> _Task description_: Rewrite the lines as a JSON list of strings, one string per line with blank lines left out, starting with the line containing "pose: elev=36.8 azim=351.4" and going on through the last line.

(Stored items)

<<<<

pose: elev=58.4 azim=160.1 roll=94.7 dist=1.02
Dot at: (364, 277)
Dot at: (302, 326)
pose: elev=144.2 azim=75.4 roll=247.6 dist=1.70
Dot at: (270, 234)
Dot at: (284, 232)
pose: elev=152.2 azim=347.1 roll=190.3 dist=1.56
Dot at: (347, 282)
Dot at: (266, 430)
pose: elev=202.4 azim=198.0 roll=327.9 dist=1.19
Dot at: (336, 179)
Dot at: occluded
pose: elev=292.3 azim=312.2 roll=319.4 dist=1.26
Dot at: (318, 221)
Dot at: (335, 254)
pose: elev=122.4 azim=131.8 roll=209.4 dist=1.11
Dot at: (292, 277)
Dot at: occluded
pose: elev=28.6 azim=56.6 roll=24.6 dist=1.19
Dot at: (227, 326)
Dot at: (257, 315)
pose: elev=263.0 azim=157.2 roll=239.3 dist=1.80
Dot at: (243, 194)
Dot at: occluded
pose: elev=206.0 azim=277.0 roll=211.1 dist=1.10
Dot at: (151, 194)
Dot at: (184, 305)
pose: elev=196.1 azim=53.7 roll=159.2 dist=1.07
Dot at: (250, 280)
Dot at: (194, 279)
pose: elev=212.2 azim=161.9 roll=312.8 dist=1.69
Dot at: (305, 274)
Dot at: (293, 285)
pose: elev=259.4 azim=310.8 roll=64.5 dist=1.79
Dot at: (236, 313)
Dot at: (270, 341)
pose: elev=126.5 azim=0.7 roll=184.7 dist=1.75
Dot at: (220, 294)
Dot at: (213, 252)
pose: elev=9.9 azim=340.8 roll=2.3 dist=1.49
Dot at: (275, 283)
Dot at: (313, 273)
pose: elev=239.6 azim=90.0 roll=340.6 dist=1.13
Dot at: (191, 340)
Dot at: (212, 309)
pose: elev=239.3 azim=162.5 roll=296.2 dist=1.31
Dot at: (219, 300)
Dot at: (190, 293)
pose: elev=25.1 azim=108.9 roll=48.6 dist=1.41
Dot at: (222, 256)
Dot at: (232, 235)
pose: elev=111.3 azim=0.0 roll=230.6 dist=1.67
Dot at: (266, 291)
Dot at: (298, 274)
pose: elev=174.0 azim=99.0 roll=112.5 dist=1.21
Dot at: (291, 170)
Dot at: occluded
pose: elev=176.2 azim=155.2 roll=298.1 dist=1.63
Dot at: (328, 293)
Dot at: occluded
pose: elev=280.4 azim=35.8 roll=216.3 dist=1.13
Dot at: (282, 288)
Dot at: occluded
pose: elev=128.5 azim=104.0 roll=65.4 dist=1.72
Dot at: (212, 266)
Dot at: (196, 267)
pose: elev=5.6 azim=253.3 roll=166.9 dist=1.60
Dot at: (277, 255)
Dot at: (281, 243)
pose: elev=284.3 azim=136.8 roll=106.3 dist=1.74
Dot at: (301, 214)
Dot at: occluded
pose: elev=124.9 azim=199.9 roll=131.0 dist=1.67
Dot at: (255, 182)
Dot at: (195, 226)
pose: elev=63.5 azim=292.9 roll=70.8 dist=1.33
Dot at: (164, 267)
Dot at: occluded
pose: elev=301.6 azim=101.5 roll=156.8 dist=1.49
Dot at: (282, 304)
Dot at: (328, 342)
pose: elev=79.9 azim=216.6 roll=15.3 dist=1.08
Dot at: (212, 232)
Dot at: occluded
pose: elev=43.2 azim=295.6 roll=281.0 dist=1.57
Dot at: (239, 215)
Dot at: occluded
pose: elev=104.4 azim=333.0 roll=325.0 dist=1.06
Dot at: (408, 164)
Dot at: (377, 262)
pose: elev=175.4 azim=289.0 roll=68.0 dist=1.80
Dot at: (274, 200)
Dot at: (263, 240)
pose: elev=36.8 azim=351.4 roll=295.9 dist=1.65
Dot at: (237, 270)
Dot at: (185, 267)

>>>>

> _Full solution_:
[
  "pose: elev=36.8 azim=351.4 roll=295.9 dist=1.65",
  "Dot at: (237, 270)",
  "Dot at: (185, 267)"
]